As illustrated in FiG. 12, a second embodiment differs from the first embodiment in that a positioning projection 38 is projected in order to position the iron core 50 at a position adjacent to the shaft hole 37 in the lower surface of the coupling portion 35 of the spool 31.
In the second embodiment, the assembly is easy to perform, the iron core 50 is correctly positioned relative to the spool 31, and the assembly accuracy is further improved, thereby reducing the variation in operating characteristic.
Particularly, when the case 70 is fitted in the base 10, a compressive force acts on the coupling portion 35 of the spool 31 to deform the coupling portion 35, which relatively displaces the iron core 50 adjacent to the shaft hole 37. Therefore, there is a risk of blocking the turning operation of the moving iron piece 61 in which the turning shaft projection 63 is inserted in the shaft hole 37. However, because the positioning projection 38 is provided to control the position of the iron core 50, the relative displacement of the iron core 50 is eliminated to remove the blocking of the turning operation of the moving iron piece 61.

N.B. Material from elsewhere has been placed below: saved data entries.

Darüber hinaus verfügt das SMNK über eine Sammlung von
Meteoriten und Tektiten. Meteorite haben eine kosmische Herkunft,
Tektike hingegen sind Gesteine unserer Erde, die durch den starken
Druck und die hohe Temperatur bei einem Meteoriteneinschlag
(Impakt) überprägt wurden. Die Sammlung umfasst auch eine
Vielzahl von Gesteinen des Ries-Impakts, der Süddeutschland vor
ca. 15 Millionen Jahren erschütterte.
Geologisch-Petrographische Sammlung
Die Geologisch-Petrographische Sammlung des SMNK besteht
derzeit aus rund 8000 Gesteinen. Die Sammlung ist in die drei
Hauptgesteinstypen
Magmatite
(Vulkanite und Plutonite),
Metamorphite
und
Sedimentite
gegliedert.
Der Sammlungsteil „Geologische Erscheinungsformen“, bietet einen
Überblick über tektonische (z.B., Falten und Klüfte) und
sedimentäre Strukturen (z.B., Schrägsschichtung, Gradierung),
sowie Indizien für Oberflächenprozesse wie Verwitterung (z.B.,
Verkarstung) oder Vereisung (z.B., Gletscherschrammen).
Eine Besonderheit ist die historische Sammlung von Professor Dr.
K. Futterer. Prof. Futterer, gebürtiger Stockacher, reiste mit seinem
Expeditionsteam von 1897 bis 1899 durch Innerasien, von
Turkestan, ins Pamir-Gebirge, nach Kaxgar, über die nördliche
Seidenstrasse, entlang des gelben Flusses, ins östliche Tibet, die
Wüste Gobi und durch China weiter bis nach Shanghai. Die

Obviously the electromagnetic relay of the invention may be applied to not only the electromagnetic relay having the above-described structure but also other electromagnetic relays.

Claims

An electromagnetic relay in which a vertical pair of turning shaft projections (63, 64) provided on an identical shaft center in one end portion of a moving iron piece (61) is turnably supported by a base (10) and a spool (31) of an electromagnet block (30) assembled in the base (10), and a moving contact piece (20a) is driven to open and close a contact by the moving iron piece (61) turning based on excitation or demagnetization of the electromagnet block (30), wherein
a shaft hole (37) in which a turning shaft projection (63) on an upper side in the vertical pair of turning shaft projections (63, 64) of the moving iron piece (61) can be inserted is provided in one end portion of the spool (31), characterized in that a positioning projection (38) that can position an iron core (50) of the electromagnetic block (30) in the spool (31), is projected, in a lower surface of the one end portion of the spool (31), in a position adjacent to the shaft hole (37) that can turnably support the moving iron piece (61) in the one end portion of the spool (31) in which the iron core (50) is assembled.